* _待办任务_:
重写下方记录中从含“ตนเองตั้งแต่ต้นน้ำ”的那行到含“เศรษฐกิจอวกาศใ”的那行这一段，两端都算在内。将其中的“ต่างประเทศ”替换为“ในประเทศ”，其余内容保持不变。

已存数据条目
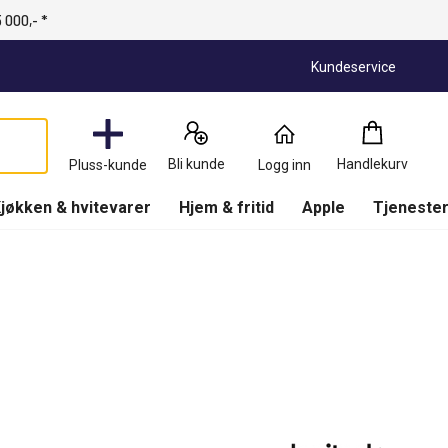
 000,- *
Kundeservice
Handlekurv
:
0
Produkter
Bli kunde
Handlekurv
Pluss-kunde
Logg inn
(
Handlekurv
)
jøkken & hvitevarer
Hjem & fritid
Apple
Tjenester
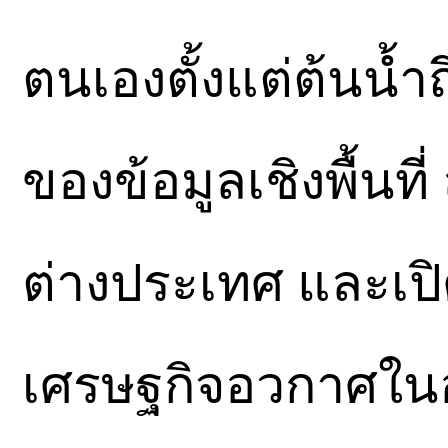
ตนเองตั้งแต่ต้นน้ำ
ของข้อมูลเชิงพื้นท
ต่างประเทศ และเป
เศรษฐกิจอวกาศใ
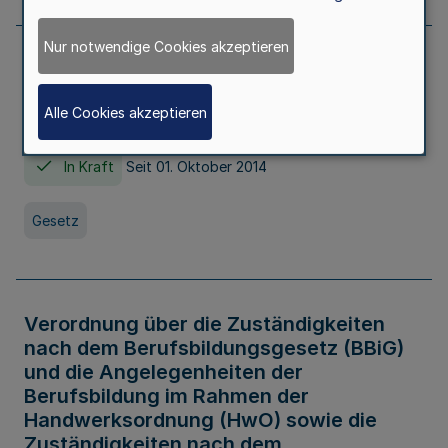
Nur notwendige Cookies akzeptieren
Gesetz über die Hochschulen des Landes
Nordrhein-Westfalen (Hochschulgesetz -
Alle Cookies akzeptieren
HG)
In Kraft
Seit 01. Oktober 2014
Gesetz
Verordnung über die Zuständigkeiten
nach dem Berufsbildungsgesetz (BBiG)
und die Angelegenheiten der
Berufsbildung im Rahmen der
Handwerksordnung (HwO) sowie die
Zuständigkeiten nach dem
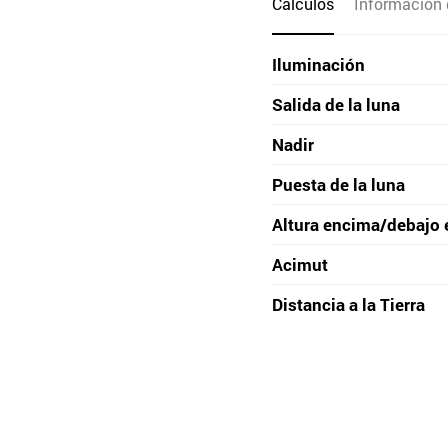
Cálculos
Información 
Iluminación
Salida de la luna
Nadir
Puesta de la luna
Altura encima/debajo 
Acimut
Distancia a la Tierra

--

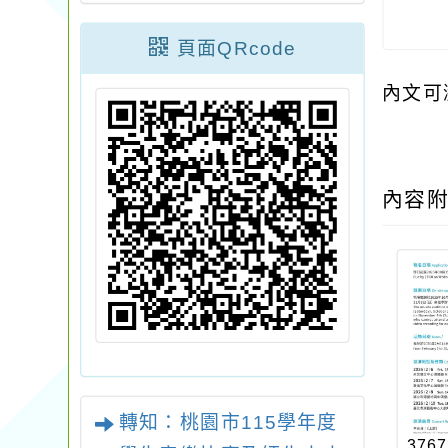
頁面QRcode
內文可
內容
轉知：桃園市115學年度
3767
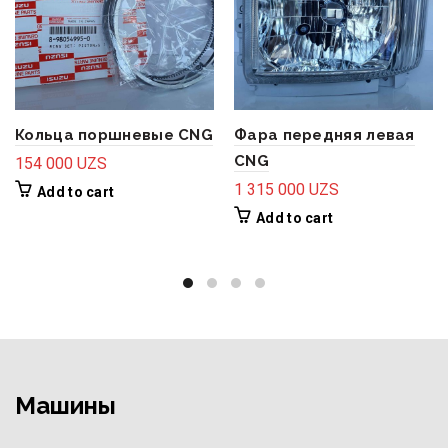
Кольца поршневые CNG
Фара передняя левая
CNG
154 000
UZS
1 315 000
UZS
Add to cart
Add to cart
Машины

* _练习作答_:
ตนเองตั้งแต่ต้นน้ำ
ของข้อมูลเชิงพื้นท
ในประเทศ และเป
เศรษฐกิจอวกาศใ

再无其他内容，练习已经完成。